Willow thought it was so cool today because he found a new friend!










And even starting chatting to his new found friend:
**I think he was a bit confused to see that his new friend disappeared when he stood on his tippy toes, as you can see at the beginning of the clip lol**


----------



## Laura (Jul 30, 2007)

Rosie that was to funny, Willow is so adorable, it was like "stand up" Hey!!! where did you go "back down" oh hello there you are.....LOL :lol:


----------



## xxxSpikexxx (Jul 30, 2007)

That is really funny  Williow is becoming such a handsome boy


----------



## Plukie (Aug 26, 2007)

Awww bless him.

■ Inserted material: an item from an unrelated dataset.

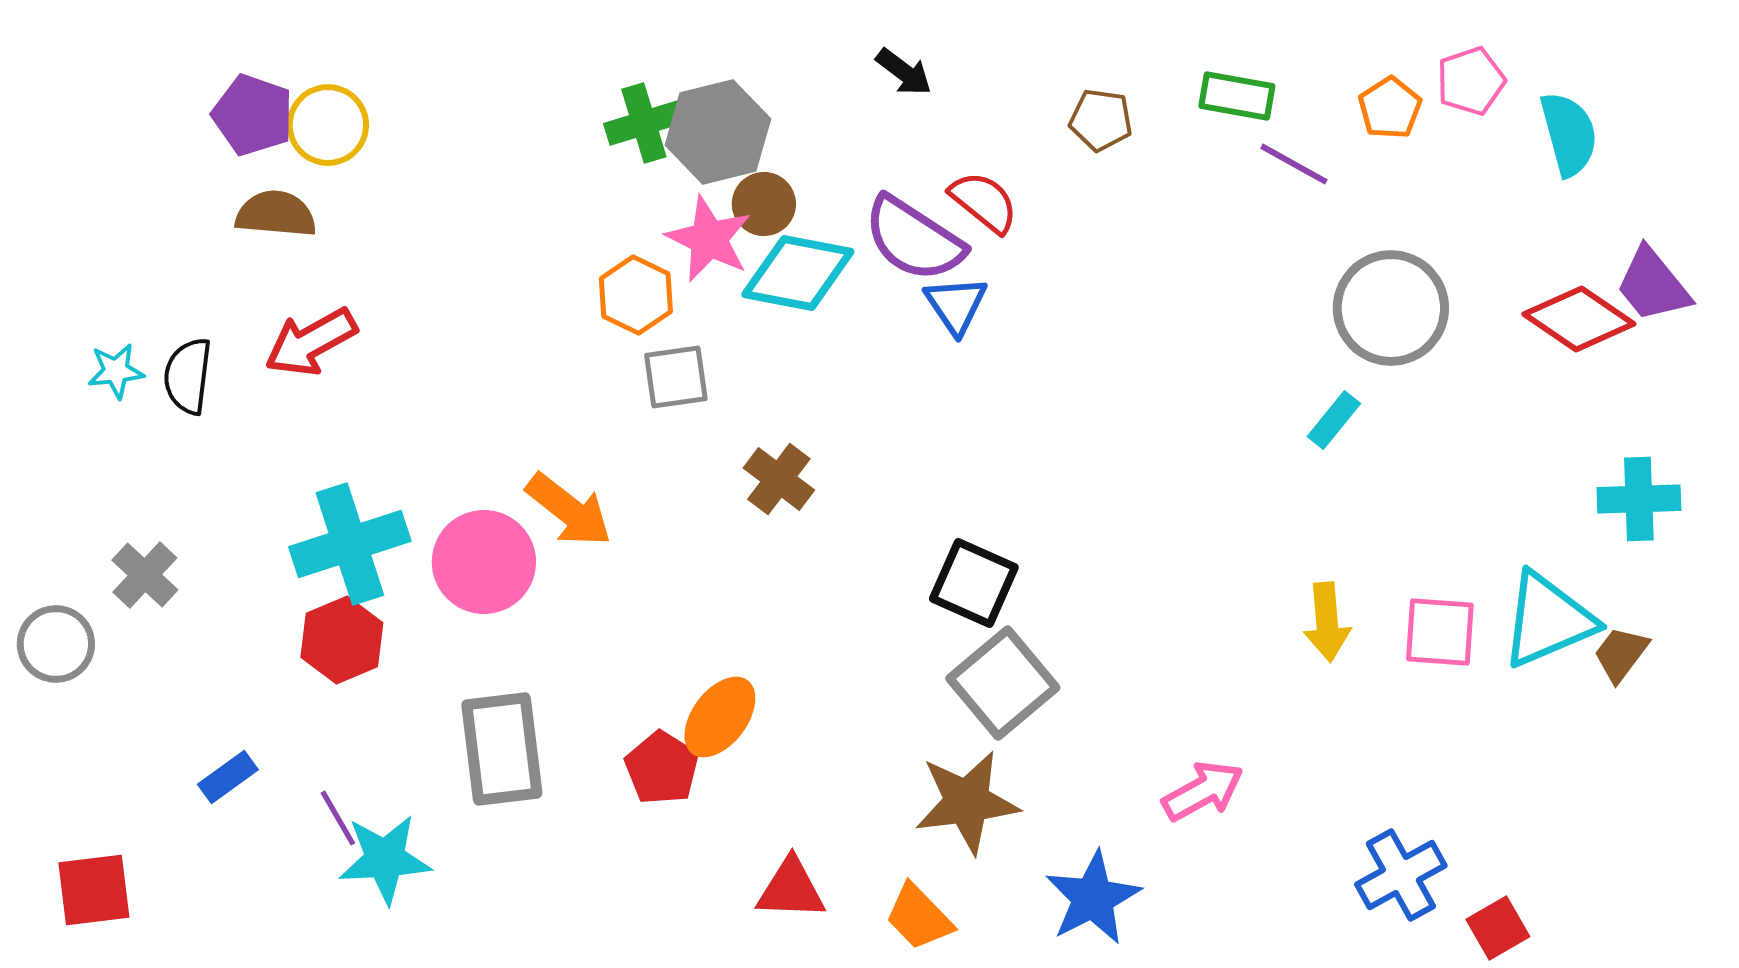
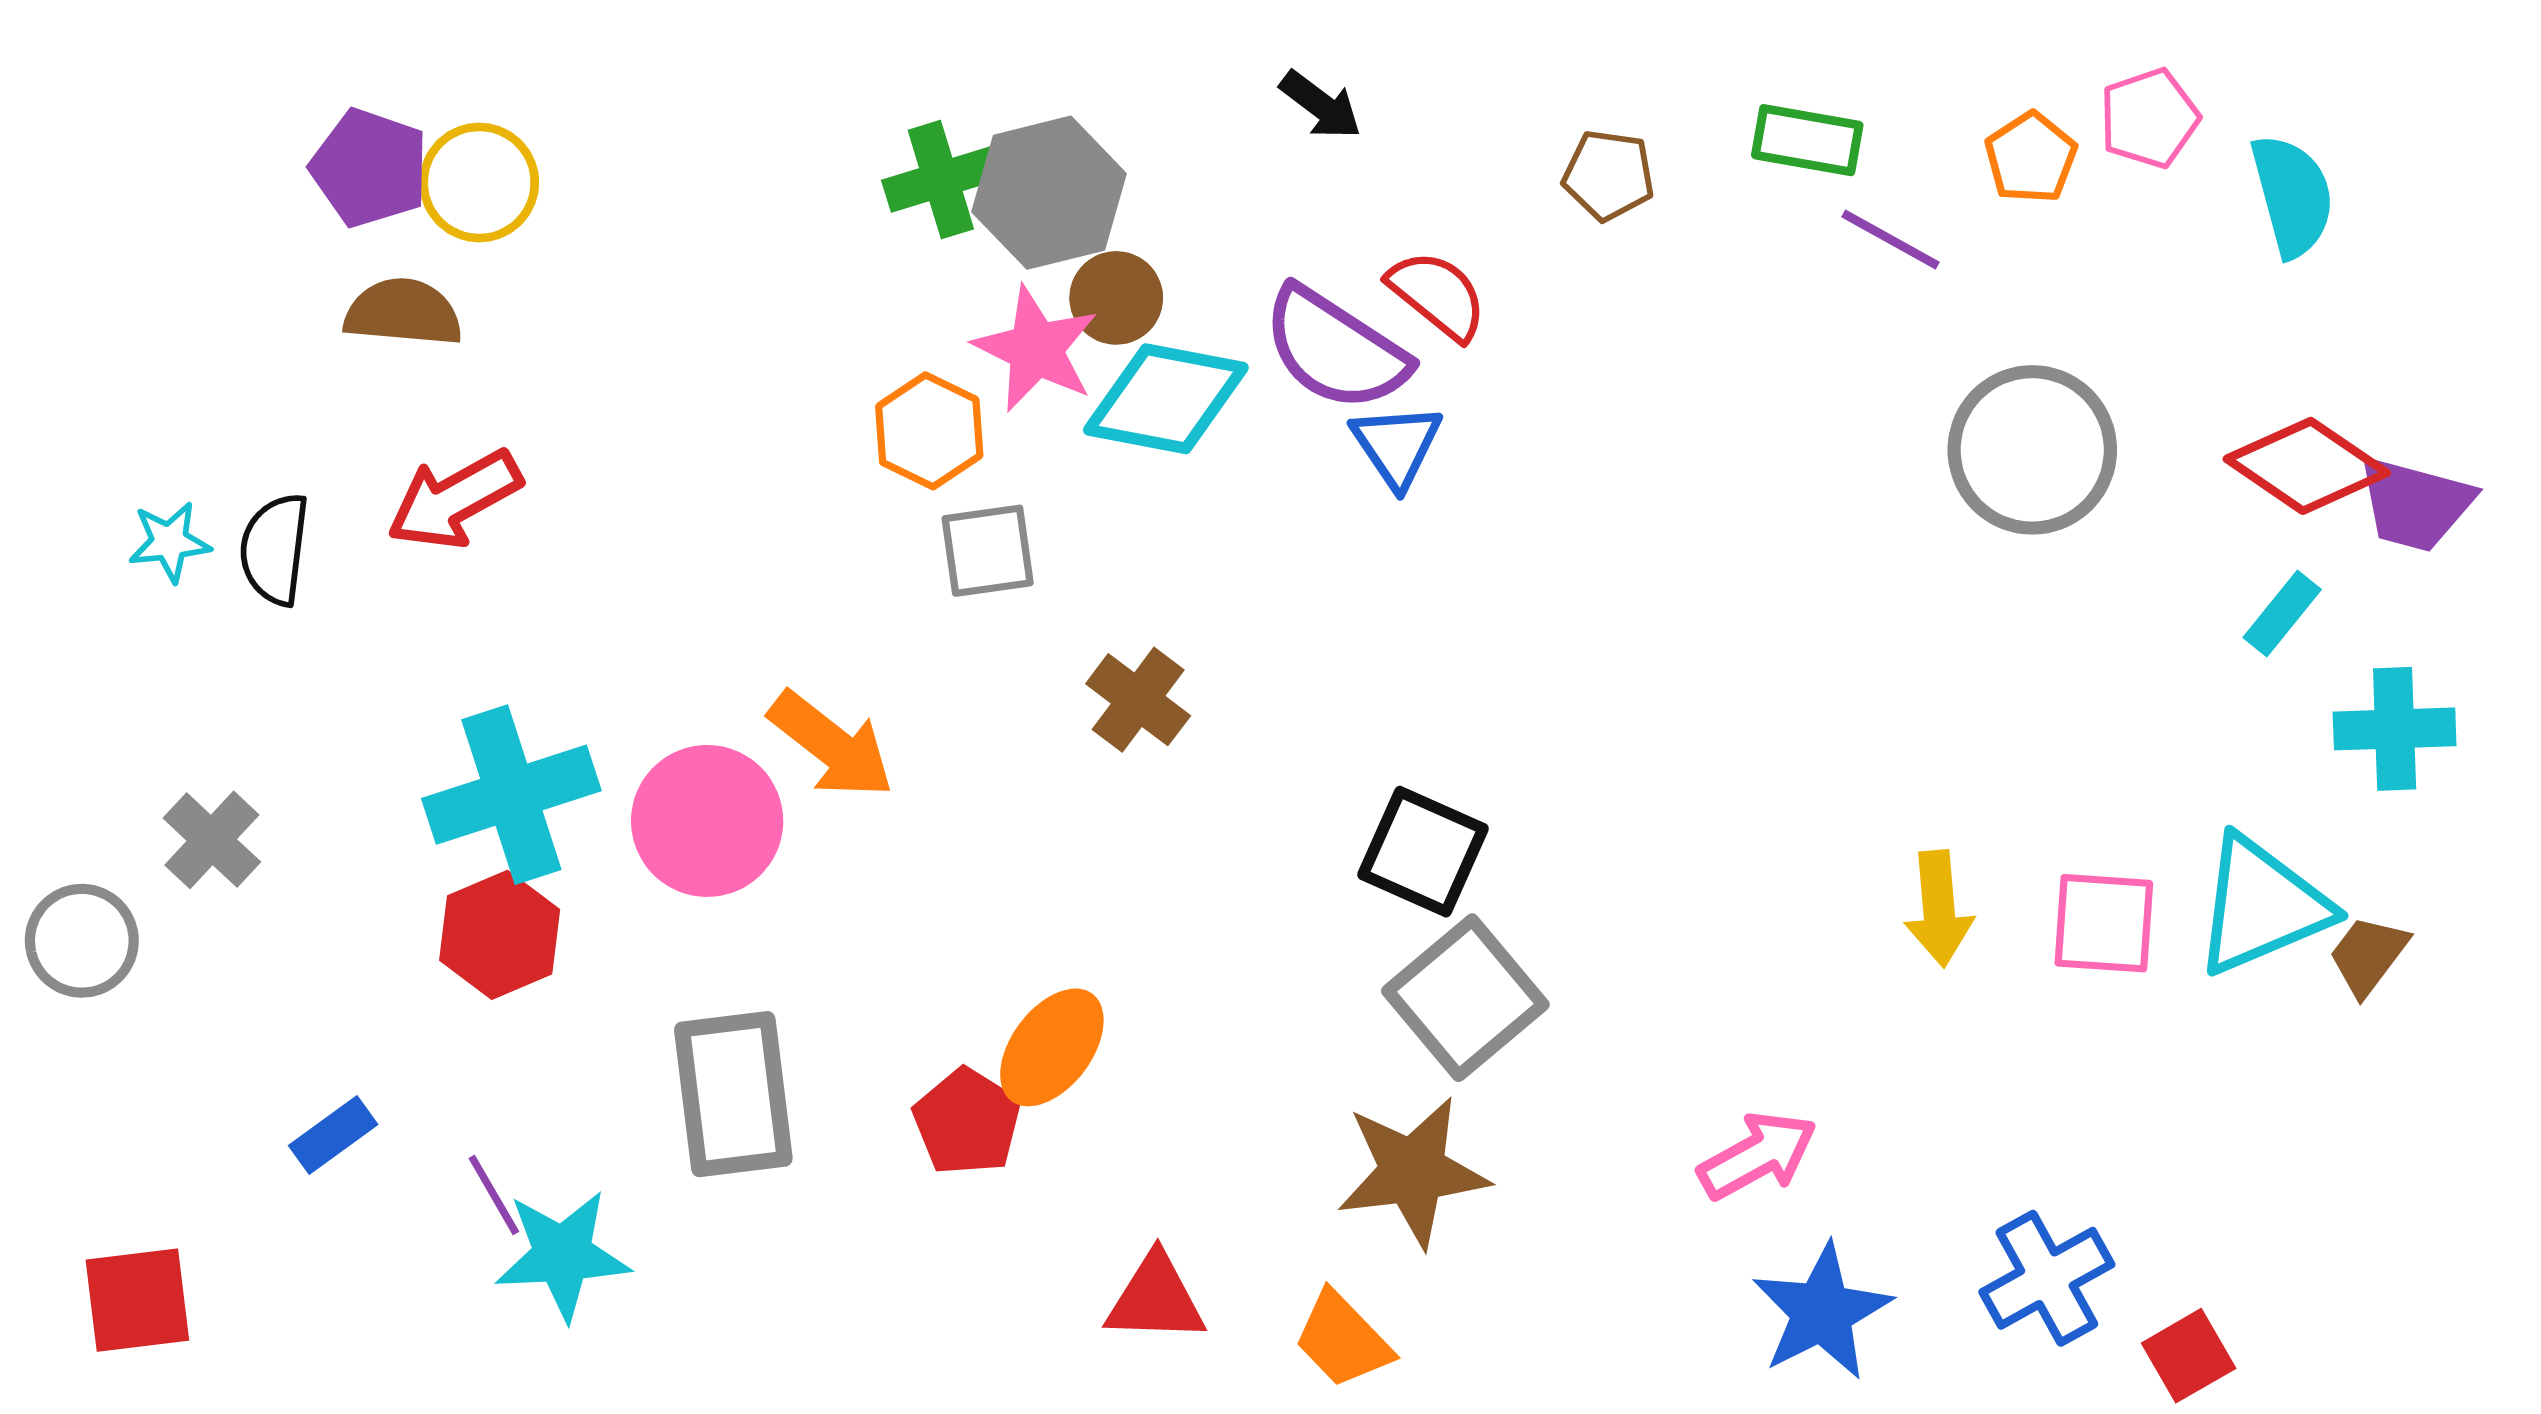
purple trapezoid: (1653, 285) -> (2415, 504), moved, turned -36
cyan rectangle: (1334, 420) -> (2282, 613), moved
blue star: (1093, 898) -> (1822, 1312), moved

His big brother's best friend used to be the teapot!!!


----------



## Sophia (Aug 11, 2007)

That is so cute, but mean that his reflection will never, noise respond to him  

But Willow seemed pretty convinced!


----------



## Bea (Jul 26, 2007)

:lol: That's too funny, i love how he stands up, looks around, then ducks down again.


----------



## Tiki (Dec 26, 2007)

Willow is a cutie!


----------



## birdboykaufman (Nov 15, 2007)

HAHA!!! That is too funny, what a little dork!!!(no offense) She's probably watching her reflection stretch as she stands up and ducks down. HAHA!!!


----------



## Aly (Jul 30, 2007)

:lol:He is so silly! I loved it. Oh, and Ziggy says thanks, he just learned a new whistle...:blush:


----------



## Kfontan (Oct 10, 2007)

Very funny. 

He looks like he is really trying to figure out where his friend goes.

Nice video.


----------



## **TielHeart** (Jan 3, 2008)

Lol. The video was very funny, Willow is a cutie!


----------